Журнал «Вокруг Света» №06 за 1989 год - страница 40

стр.

— Моржей добудут только две байдары — байдара Панаугье и та, которая возьмет меня!

Рискнул Алексей Ухтыкак, один из самых старших и опытных промысловиков. Однако первый стрелок его бригады, Николай Каваугье, тут же выскочил из байдары, сославшись на внезапный приступ радикулита. Место Каваугье нехотя занял второй стрелок Виктор Татыга, и все пять байдар вышли в море. На мое счастье, как и когда-то в Янракынноте, предсказание сбылось, и я перестала быть «неприкасаемой».

Ветры, течения, льды, туманы, шторма, приливы и отливы — все это и есть жизнь эскимосов, а самая ее сердцевина — морские звери, рыбы, птицы. Весь быт, культура, язык эскимосов пронизаны пониманием своей неразрывной связи с природой. Люди Берингова пролива считают, что добытый зверь приходит в гости к тому, кто первым увидел его, и, побывав у человека, опять уходит в море. Поэтому он должен иметь целые кости, а уж мясо на них нарастит сам. Сколько я ни наблюдала, разделка морского зверя всегда производится по естественным членениям, суставам. Костей не рубят, а черепа еще совсем недавно собирали в священные кучи и выкладывали кругами.

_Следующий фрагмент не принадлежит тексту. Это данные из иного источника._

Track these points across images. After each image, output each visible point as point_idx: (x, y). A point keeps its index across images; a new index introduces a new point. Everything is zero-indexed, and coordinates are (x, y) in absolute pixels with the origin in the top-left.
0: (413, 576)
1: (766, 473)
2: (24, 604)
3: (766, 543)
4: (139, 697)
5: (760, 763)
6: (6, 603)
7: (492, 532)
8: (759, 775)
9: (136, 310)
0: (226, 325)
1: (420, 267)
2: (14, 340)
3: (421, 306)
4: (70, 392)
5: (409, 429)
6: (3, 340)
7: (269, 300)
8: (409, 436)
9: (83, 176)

Самые званые гости — гренландский кит и белый медведь. По представлениям эскимосов и береговых, или морских, чукчей, не каждому дано убить кита, лишь тому, кого любит море, то есть Морская Старуха. Удачливый охотник на китов пользовался известностью и почетом, им гордился его род, поселок. Рассказывают, что таким был Панаугье, отец Тимы. Охотник, убивший кита, старался принять и проводить гостя как можно лучше. Не угодишь киту — он больше не придет, понравится встреча — опять навестит твой дом. Обряды встречи и проводов кита различны у разных эскимосских племен и даже разных семей. На азиатской стороне Берингова пролива самым сложным и длительным был осенний праздник кита у эскимосов Наукана.

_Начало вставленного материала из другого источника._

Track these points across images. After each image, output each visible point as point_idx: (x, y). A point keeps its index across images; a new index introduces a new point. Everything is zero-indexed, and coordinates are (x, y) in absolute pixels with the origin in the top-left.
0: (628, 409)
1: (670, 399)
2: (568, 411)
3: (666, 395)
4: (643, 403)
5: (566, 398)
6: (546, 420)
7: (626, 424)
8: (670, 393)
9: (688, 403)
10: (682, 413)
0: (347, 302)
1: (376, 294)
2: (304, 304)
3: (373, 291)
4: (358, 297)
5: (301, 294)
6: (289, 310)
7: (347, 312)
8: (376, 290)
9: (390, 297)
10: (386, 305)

Эскимос, идущий в море, должен многое помнить. Мы давно уже полагаемся на книги и записи. Морские люди Русского Севера, поморы, вели семейные лоции, передавали их от отца к сыну, и каждое поколение заносило туда особенности навигации, свой трудный морской опыт. До нас дошли поморские лоции XVIII—XX веков. У эскимосов не было письменности, их лоции передавались изустно, в подробных рассказах отцов, дедов, бывалых людей поселка.

Устные лоции эскимосов, их особое чувство моря я по достоинству смогла оценить во время наших маршрутов на байдаре. Когда в 1981 году мы пришли из Сиреников в Новое Чаплино и сказали, что хотим обогнуть мыс Чаплина (обычное дело лет двадцать пять назад), все стали нас отговаривать, пугая мощным течением возле мыса, которое «нужно знать». Предлагали даже перевезти нашу байдару на грузовике прямо в одну из бухт пролива Сенявина, где сами чаплинцы постоянно держали свои вельботы. Мы отказались наш капитан Андрей Анкалин решил обогнуть мыс, пользуясь советами стариков Чаплина. Гордость одного из лучших зверобоев Сиреников не позволяла ехать посуху. Подошли к мысу, Андрей весь подобрался, велел впередсмотрящему Вите Миенкову внимательно следить за силой течения и глубиной, поджал байдару к самому берегу (старики сказали, что обходить надо или под берегом, или далеко в море) и блестяще провел ее.

В 1985 году Тимофей Панаугье и Виктор Миенков провели байдару от Сиреников до мыса Сердце-Камень. У нас была морская карта, но они только раз взглянули на нее в самом начале пути, а ориентировались по тому, что помнили от деда, отца и по рассказам опытных охотников в тех поселках, куда мы приходили. В 1987 году таким же способом вел байдару старейшина сирениковских зверобоев Петр Тыпыхкак. Он даже поставил своеобразный рекорд: впервые за много десятилетий байдара оторвалась от берега, прошла морем около 80 километров напрямик из бухты Пуутын до острова Ратманова и обогнула его. Пока мы шли, Тыпыхкак все поглядывал на Уэленские сопки — старый охотник из Наукана Асыколян предупредил еще в Сирениках: если над сопками будет облако, к острову лучше не идти.

Тыпыхкак поразил нас на обратном пути. Когда мы уходили с Ратманова, весь Берингов пролив и оба его берега, советский и американский, погрузились в плотный тяжелый туман. Видимость 10—15 метров, старенький шлюпочный компас безбожно врет. Направление на бухту Пуутын взмахом руки указал старпом пограничного сторожевика, и Тыпыхкак повел байдару. После пяти часов напряженного хода (боялись быть раздавленными каким-либо судном) байдара сквозь клубящийся туман вошла точно в горло бухты.